The paper is a joint work with Dr. Anat Bremler-Barr and Jussi Kangasharju. The
paper was presented at the 14th IEEE International Conference on Network
Protocols (ICNP).
* Break
15:40 - 16:00
* Application Denial of Service; is it Really That Easy?
Shay Chen, Hacktics
16:00 - 16:40
Denial of service attacks, which are quite a nuisance on the network layer, are
a nightmare when done on the application layer, but are equally underrated.
On our last conference, Dr. Anat Bremler-Bar discussed some of the theoretical
aspects of application layer denial of service attacks. Shay Chen will expand
and explore the practicalities of application layer denial of service. He will
show real world techniques, real life stories and personal experiences
conducting DOS attacks during penetration testing on major Israeli sites.
* Behavioral Analysis for Generating A Positive Security Model For Applications
Ofer Shezaf, OWASP IL chapter leader, CTO, Breach Security
16:40 - 17:10
In the last OWASP IL conference, as well as in OWASP Europe in Milan, I
explored the potential of a negative security model for securing applications.
While a negative security model can provide some level of security, most agree
that a positive security model is preferable for protection application.
However, building a rule set to provide positive security is a difficult and
never ending project. Modern tools employ behavioral analysis to build
automatically those rules. The presentation will discuss the algorithms and
methods used to build automatically an application layer positive security rule
set as well as the problems and limitation of such as approach.

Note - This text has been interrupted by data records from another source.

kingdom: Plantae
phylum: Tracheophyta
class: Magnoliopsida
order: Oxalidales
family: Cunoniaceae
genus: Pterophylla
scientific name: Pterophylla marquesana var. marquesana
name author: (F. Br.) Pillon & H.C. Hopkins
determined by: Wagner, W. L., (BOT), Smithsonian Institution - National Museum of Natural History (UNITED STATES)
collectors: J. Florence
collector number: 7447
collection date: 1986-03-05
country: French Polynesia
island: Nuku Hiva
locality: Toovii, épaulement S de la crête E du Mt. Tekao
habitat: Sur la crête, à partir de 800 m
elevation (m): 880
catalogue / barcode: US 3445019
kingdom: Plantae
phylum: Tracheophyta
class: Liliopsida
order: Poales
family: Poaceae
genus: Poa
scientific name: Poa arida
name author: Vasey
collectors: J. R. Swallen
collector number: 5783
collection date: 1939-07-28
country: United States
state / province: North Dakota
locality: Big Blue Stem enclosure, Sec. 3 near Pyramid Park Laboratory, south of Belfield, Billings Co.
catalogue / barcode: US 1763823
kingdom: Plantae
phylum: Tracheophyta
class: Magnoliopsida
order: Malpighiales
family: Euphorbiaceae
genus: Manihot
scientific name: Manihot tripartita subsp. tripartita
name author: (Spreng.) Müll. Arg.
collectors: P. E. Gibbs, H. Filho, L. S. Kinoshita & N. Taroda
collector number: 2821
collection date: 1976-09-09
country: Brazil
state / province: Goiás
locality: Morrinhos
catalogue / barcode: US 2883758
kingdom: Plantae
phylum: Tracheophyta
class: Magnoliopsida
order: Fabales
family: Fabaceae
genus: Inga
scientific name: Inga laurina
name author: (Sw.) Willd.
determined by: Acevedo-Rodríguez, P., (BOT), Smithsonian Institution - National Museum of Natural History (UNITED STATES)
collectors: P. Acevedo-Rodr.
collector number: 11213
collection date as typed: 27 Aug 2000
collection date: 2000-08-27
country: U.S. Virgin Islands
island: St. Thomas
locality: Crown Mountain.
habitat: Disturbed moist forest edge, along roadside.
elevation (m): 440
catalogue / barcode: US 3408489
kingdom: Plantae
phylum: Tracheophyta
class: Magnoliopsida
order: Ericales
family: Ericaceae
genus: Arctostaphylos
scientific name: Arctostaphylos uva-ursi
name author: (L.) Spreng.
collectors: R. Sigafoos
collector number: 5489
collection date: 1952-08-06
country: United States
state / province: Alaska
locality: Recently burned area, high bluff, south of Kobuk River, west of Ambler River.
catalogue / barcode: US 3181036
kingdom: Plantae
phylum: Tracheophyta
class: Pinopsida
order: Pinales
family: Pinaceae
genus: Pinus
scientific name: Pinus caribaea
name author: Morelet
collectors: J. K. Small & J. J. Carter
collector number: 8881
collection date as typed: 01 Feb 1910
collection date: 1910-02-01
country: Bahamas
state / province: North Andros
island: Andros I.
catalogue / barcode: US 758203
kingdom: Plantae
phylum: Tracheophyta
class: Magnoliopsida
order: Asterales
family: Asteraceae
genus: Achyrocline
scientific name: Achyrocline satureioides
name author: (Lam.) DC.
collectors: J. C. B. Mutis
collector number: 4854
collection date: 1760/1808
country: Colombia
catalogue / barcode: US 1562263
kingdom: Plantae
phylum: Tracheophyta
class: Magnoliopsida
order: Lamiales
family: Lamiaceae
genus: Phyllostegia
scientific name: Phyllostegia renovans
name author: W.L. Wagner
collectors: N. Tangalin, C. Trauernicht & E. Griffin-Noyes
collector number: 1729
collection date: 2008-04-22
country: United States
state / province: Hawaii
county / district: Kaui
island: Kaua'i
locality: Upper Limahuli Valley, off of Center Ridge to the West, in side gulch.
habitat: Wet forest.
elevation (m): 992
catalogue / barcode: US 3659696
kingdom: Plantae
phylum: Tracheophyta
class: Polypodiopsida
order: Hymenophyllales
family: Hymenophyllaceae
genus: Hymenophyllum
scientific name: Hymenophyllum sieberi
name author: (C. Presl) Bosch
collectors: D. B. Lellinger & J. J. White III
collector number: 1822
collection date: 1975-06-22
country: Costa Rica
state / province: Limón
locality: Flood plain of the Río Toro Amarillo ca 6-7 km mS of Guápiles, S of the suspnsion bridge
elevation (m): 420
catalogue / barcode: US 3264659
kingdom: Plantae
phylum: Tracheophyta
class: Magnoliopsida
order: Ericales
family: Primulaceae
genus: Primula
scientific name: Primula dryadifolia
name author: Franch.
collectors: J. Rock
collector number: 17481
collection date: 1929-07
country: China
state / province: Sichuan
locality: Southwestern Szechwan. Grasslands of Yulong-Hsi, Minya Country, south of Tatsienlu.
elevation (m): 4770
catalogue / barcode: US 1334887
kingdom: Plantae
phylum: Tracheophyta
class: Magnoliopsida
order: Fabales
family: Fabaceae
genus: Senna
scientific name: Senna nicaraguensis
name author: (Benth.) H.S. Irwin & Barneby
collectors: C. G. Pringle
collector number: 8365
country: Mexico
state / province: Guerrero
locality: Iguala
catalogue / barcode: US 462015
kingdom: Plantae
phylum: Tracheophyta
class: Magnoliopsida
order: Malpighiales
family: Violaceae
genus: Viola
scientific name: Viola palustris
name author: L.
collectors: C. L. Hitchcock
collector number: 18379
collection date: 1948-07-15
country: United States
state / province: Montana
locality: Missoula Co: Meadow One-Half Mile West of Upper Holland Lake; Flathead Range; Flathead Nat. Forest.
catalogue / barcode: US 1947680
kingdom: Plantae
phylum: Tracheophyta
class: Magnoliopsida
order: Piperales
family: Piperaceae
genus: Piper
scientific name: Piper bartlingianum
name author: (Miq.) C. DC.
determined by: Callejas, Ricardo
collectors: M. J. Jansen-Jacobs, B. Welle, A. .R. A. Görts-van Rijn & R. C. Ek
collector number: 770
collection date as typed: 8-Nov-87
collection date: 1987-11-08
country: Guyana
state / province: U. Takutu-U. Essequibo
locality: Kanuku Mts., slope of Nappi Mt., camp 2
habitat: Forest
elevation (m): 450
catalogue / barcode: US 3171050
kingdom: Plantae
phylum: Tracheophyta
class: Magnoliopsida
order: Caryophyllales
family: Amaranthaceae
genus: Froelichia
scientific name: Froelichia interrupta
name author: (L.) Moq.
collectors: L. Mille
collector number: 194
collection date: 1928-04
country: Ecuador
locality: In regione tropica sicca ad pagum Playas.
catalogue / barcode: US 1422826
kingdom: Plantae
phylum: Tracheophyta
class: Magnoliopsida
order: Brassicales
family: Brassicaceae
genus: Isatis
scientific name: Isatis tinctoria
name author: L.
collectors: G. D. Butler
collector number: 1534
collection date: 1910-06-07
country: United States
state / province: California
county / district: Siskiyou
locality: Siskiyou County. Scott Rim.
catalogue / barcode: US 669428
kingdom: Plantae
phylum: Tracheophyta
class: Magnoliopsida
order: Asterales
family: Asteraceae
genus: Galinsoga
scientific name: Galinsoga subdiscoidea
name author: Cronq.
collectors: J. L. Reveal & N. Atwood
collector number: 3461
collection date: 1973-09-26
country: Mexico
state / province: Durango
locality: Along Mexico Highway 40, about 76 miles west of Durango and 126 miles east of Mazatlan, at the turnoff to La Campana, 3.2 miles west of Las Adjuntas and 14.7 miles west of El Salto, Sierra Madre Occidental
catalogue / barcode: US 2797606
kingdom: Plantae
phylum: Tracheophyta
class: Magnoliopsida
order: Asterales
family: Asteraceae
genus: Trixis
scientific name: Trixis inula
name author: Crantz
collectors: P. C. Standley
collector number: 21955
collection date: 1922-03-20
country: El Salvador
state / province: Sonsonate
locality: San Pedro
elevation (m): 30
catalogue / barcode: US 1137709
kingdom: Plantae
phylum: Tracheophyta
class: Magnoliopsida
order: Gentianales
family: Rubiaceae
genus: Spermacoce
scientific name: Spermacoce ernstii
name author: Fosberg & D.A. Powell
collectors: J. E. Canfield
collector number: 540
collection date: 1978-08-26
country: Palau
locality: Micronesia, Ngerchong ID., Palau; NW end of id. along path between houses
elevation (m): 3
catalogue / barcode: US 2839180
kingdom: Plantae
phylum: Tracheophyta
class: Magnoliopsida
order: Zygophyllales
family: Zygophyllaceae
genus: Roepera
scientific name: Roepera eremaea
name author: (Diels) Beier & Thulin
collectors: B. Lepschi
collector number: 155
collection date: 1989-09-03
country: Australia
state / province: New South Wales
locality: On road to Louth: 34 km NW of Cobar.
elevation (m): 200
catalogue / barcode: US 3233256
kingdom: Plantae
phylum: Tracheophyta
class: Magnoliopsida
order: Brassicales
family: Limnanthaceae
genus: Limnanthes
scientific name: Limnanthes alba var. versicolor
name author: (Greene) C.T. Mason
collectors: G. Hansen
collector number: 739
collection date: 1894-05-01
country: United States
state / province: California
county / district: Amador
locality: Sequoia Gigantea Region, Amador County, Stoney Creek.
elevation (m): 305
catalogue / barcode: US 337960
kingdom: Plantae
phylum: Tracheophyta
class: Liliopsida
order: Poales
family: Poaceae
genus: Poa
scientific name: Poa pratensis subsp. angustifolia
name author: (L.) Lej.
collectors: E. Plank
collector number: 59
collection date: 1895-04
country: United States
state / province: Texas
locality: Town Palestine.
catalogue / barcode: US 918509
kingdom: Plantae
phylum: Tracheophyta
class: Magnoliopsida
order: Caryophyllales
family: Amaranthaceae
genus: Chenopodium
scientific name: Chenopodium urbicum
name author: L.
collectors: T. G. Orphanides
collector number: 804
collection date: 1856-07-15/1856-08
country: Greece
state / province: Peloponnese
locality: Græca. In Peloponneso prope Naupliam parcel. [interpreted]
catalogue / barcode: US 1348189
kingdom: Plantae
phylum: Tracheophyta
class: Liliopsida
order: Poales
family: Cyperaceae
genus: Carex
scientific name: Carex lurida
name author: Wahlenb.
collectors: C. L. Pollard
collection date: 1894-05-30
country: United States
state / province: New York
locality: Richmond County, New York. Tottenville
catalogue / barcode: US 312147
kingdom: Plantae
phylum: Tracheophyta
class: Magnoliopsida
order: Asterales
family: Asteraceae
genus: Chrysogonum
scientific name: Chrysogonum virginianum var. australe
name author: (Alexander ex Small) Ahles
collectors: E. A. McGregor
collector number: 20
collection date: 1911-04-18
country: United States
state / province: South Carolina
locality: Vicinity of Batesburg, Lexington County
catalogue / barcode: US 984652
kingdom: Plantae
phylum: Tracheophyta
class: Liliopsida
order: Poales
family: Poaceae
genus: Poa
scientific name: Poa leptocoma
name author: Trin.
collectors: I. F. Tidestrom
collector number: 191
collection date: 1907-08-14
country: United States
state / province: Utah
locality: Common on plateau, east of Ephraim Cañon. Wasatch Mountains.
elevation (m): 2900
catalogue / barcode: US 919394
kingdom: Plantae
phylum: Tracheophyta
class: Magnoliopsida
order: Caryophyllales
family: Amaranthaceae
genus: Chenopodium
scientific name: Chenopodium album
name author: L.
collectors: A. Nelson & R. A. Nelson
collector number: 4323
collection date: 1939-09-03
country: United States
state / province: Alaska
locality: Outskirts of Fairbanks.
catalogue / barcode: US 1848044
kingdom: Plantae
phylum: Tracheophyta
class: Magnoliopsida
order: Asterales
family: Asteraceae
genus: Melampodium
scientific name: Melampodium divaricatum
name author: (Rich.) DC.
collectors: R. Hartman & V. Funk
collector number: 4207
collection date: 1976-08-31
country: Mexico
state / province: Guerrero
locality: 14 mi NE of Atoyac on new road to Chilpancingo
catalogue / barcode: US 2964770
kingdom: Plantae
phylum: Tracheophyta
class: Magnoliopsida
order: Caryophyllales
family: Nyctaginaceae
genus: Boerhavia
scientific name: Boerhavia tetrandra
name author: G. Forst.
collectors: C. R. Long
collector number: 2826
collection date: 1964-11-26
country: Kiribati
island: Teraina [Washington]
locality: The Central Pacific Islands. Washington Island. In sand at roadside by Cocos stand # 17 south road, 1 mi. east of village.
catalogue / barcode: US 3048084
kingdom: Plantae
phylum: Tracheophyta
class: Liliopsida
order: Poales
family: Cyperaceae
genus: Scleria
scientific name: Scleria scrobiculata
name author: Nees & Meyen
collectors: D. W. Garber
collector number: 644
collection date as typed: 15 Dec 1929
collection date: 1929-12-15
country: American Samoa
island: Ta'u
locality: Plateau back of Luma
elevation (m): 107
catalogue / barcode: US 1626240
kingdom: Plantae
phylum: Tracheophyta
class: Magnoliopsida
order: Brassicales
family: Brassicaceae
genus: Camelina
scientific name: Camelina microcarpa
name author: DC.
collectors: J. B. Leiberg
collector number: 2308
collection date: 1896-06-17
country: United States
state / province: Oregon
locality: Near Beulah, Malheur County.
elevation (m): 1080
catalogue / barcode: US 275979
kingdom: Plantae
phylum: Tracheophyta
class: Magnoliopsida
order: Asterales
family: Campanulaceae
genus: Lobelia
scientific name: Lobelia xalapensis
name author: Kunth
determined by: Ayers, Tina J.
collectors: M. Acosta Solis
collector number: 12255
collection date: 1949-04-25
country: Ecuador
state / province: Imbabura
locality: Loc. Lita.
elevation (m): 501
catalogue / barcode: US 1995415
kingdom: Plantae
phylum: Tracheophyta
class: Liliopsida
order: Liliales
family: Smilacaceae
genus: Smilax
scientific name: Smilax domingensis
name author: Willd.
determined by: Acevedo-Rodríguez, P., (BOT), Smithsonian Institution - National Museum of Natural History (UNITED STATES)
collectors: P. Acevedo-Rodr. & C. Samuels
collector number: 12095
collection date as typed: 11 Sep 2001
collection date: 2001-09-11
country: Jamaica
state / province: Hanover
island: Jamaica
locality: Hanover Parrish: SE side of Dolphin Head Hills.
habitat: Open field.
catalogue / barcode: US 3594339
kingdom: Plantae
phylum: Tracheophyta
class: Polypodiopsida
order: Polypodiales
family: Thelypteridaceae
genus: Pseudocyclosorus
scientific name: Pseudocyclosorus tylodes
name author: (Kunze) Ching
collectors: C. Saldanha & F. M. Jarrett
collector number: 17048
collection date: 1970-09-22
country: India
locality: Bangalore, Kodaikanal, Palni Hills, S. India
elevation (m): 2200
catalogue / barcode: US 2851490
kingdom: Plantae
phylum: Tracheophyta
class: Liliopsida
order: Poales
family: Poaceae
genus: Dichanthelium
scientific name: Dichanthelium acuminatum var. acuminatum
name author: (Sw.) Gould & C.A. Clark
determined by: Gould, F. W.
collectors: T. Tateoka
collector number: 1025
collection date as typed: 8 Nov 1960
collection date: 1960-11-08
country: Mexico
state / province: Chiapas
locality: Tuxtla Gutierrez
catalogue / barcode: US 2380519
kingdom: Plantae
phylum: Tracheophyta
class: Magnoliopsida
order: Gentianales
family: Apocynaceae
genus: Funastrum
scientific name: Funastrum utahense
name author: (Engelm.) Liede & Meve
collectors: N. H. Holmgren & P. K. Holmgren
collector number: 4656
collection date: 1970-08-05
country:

* Overtaking Google Desktop - Leveraging XSS to Raise Havoc
Yair Amit, Senior Security Researcher, Watchfire
17:10 - 17:50
Yair will present a ground breaking research paper by Watchfire application
security labs. The paper describes an innovative attack methodology against
Google Desktop which enables a malicious individual to achieve a remote,
persistent access to sensitive data, and potentially a full system control.
This represents a significant real world example of a new generation of
computer attacks which take advantage of Web application vulnerabilities
utilizing the increasing power of the Web browser. Their purpose is to remotely
access private information.
This presentation would be presented by Yair the week before at OWASP Europe in
Milan.
* Break
17:50 - 18:00
* Application Security is Not Just About Development
David Lewis, CISM, CISA, CISSP, Rosenblum Holtzman
18:00 - 18:20
What many developers forget about is that the application even though it is a
very important part of securing the "Gold", data, there are other risks that
require their attention. These risks require their understanding and
preventative measures need to be implemented, managed and validated to limit
the exposure to themselves and their organizations. E.g. Developers do not see
the need for securing their code.
One of the things I will provide you during my presentation is why you should
secure your code. It is one of the ways you will keep your job.
* .NET reverse engineering
Erez Metula, Application Security Department Manager, 2Bsecure
18:20 - 19:20
The presentation will introduce MSIL (Microsoft Intermediate Language) and
debugging MSIL. Based on this foundation the presentation will explore and
demonstrate tools and techniques for changing the behavior of .NET assemblies
and the CLR using reversing engineering techniques.